Stored data:
● ● ● ● ● ● ●

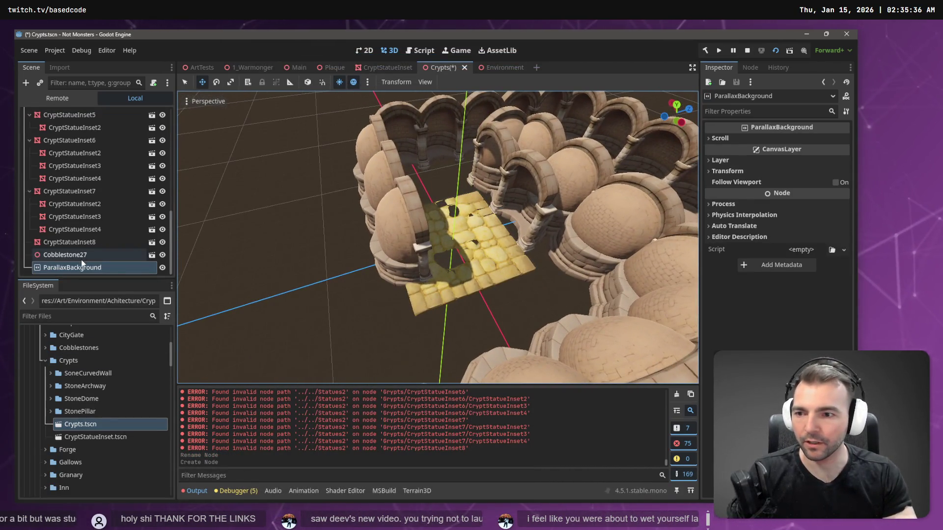
{"action": "left_click", "coordinate": [88, 270]}
{"action": "key", "text": "Delete"}
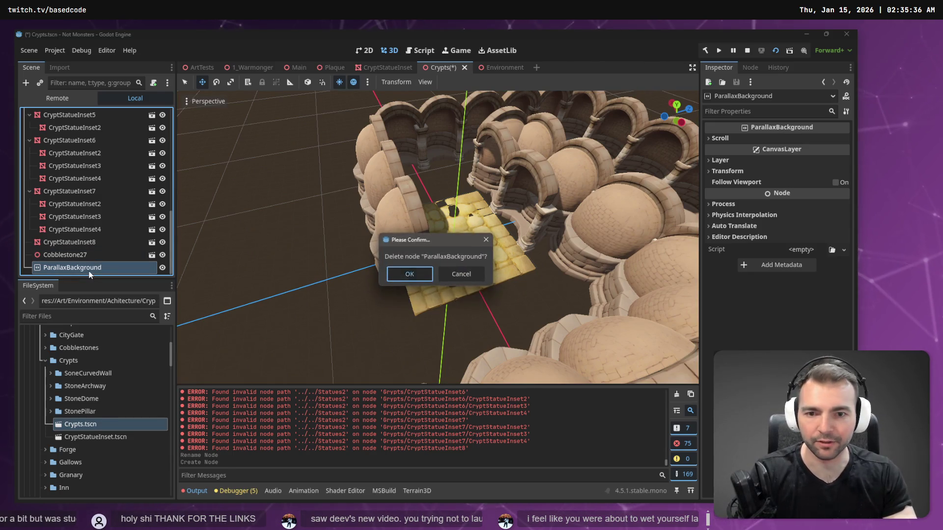
{"action": "key", "text": "Return"}
{"action": "scroll", "coordinate": [79, 197], "scroll_direction": "up", "scroll_amount": 10}
Add a Node3D child named Ground and move Cobblestone27 under it
{"action": "right_click", "coordinate": [61, 115]}
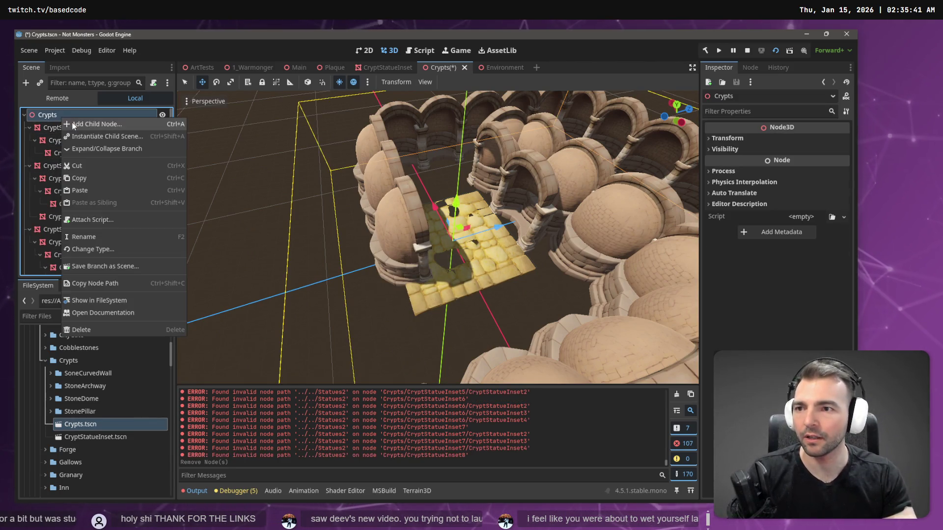
{"action": "left_click", "coordinate": [84, 120]}
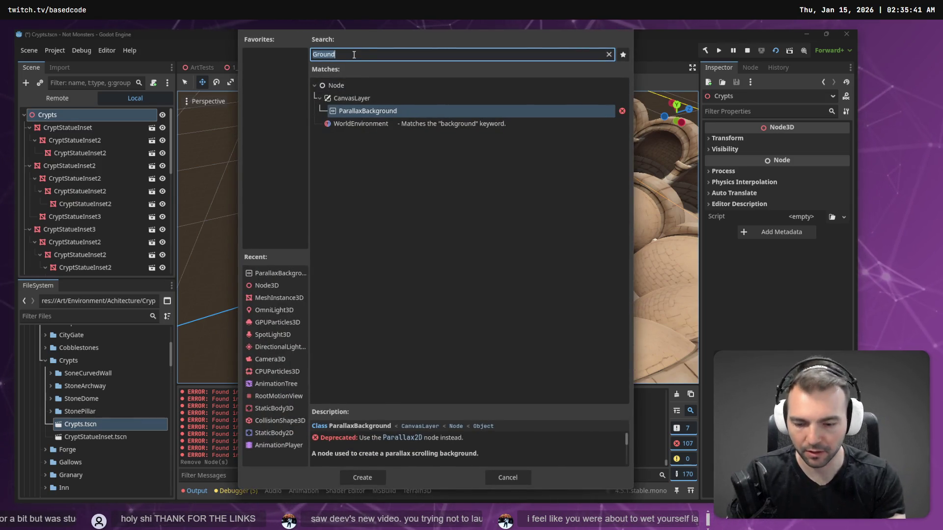
{"action": "type", "text": "Node"}
{"action": "left_click", "coordinate": [340, 212]}
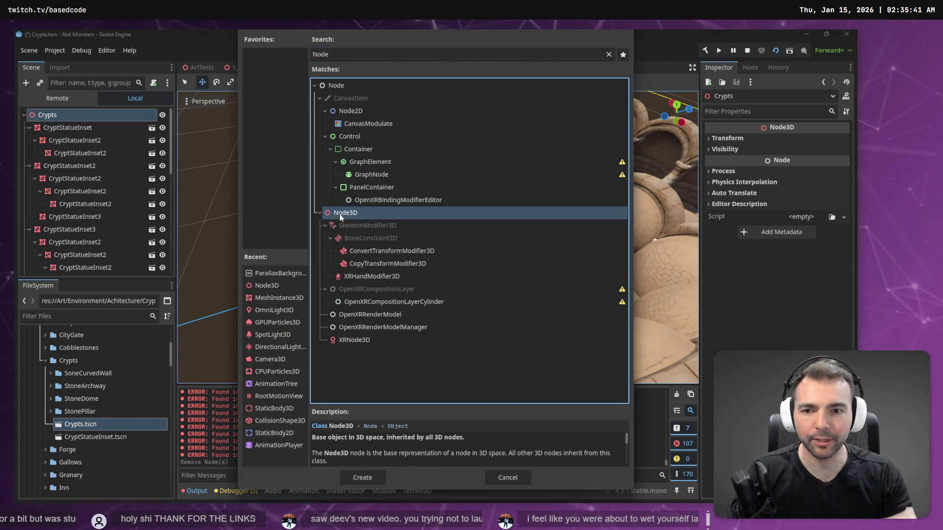
{"action": "left_click", "coordinate": [363, 477]}
{"action": "double_click", "coordinate": [69, 268]}
{"action": "type", "text": "und"}
{"action": "key", "text": "Return"}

● ● ● ● ● ● ●

Exclude every picture and copy the remaining data exactly.

{"action": "left_click", "coordinate": [88, 270]}
{"action": "key", "text": "Delete"}
{"action": "key", "text": "Return"}
{"action": "scroll", "coordinate": [79, 197], "scroll_direction": "up", "scroll_amount": 10}
Add a Node3D child named Ground and move Cobblestone27 under it
{"action": "right_click", "coordinate": [61, 115]}
{"action": "left_click", "coordinate": [84, 120]}
{"action": "type", "text": "Node"}
{"action": "left_click", "coordinate": [340, 212]}
{"action": "left_click", "coordinate": [363, 477]}
{"action": "double_click", "coordinate": [69, 268]}
{"action": "type", "text": "und"}
{"action": "key", "text": "Return"}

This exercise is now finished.